Monthly Archive for November, 2007

Holger’s Law

Poster sind was tolles. Zumindest dachte ich das noch als Bub, wenn ich so ein Ding in der Apotheke geschenkt bekommen habe oder eines aus irgendeinem Heftchen herausgerissen habe. Jetzt, zwei, drei, viele Jahre später muss man sich die Dinger selbst ausdrucken. Oberflächlich betrachtet eigentlich gar kein Fehler… Das geht z.B. mit so einem kleinen, niedlichen Drucker wie unten abgebildet.
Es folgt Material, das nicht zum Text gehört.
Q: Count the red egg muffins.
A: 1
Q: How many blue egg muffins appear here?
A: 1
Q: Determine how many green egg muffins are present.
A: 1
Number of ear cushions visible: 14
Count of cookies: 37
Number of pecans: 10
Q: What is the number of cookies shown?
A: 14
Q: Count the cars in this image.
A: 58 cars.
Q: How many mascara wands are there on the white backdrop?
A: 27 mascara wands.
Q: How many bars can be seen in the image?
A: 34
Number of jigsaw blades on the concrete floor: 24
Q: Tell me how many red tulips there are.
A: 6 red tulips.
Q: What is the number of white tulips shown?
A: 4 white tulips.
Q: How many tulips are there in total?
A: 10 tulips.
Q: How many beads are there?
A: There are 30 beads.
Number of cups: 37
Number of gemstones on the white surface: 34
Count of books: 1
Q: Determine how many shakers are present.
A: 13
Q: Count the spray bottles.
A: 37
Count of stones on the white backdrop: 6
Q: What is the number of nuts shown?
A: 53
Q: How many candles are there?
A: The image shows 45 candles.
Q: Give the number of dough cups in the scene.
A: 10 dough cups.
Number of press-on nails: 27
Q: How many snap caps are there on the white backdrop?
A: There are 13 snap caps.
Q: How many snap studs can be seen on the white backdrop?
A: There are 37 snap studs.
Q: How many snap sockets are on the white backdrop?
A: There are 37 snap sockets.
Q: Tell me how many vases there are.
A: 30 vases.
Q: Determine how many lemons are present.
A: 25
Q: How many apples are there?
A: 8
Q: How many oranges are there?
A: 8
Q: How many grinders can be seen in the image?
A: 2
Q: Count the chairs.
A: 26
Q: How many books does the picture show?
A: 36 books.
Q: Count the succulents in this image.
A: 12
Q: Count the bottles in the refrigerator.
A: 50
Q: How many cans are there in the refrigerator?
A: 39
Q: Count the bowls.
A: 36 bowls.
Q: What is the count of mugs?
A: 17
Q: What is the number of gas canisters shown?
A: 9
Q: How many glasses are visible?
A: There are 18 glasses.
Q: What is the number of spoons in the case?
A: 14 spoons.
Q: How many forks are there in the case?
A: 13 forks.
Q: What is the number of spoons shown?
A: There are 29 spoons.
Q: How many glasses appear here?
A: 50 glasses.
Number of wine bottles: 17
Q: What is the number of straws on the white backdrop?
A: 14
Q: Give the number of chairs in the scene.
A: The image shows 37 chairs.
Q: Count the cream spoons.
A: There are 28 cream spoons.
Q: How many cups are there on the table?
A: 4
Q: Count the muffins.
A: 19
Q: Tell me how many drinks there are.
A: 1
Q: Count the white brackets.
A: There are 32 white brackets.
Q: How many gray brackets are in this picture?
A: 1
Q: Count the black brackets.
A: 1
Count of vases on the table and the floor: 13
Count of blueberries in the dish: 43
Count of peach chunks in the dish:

Din A0, Endlospapier (wenn man 50 Meter als nicht endlich betrachtet), 6 Farbpatronen, Anschaffungspreis in der Größenordnung eines Kleinwagens.

Da ich jetzt schon seit mehreren Stunden Spaß* habe mit diesem Ding, stelle ich eine neue Regel für Bürogeräte, ein Naturgesetz sozusagen auf: Holger’s Law.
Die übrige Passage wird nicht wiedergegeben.